How many lines of the material below contain the word "higher"? Reply with the number alone.

________________________

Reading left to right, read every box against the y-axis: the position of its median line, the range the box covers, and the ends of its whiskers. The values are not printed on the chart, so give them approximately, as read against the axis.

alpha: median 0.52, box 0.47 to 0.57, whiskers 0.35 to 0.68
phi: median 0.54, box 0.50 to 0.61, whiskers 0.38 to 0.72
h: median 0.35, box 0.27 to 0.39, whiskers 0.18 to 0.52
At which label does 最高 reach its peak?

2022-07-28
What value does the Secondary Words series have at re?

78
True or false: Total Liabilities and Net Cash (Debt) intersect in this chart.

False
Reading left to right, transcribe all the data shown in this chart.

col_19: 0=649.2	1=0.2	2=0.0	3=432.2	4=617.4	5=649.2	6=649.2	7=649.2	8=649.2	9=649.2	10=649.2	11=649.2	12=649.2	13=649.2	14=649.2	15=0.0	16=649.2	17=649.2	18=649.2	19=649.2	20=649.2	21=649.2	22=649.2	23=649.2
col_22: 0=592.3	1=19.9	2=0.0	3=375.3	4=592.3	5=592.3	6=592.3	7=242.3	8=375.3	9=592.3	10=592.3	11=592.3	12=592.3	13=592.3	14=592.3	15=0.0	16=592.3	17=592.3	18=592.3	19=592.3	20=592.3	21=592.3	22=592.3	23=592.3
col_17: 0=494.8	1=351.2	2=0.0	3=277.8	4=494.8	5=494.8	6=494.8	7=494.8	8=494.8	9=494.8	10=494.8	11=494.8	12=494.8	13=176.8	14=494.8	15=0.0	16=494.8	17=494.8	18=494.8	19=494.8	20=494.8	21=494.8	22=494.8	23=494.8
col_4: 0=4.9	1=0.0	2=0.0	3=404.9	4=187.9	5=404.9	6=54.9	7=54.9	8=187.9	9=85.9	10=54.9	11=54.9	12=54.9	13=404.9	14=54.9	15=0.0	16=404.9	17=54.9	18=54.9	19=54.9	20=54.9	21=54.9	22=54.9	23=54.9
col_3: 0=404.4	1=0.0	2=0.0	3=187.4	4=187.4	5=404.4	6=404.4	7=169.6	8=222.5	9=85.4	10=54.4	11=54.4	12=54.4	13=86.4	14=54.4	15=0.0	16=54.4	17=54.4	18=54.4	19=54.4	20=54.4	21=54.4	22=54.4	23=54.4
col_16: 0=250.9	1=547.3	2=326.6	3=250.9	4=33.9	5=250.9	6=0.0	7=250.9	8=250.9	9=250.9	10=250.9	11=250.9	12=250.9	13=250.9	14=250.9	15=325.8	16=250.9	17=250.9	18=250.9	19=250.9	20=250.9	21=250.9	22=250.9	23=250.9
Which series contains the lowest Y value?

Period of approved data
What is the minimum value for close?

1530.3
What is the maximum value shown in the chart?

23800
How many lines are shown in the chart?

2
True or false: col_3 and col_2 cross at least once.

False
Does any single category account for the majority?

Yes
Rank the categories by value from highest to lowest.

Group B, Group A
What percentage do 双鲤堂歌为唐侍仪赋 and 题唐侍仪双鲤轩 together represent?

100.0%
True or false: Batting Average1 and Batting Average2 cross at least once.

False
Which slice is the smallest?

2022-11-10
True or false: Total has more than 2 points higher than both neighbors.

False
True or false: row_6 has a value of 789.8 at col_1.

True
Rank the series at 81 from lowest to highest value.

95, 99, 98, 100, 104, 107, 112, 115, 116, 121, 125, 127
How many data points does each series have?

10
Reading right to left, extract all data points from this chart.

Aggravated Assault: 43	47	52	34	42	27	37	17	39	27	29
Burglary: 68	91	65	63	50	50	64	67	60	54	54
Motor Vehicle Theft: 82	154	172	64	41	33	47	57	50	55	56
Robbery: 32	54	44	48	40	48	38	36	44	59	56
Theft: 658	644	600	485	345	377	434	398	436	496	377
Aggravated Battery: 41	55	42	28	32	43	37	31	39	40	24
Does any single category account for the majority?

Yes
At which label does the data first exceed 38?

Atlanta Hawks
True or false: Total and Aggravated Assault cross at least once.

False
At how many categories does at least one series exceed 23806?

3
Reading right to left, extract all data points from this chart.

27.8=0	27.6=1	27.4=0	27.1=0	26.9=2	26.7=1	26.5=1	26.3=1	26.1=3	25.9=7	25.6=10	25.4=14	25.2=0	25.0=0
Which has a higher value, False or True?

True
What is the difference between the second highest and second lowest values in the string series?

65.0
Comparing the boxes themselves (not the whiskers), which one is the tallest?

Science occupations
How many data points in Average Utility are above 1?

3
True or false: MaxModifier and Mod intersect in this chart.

________________________

--- Written solution ---
2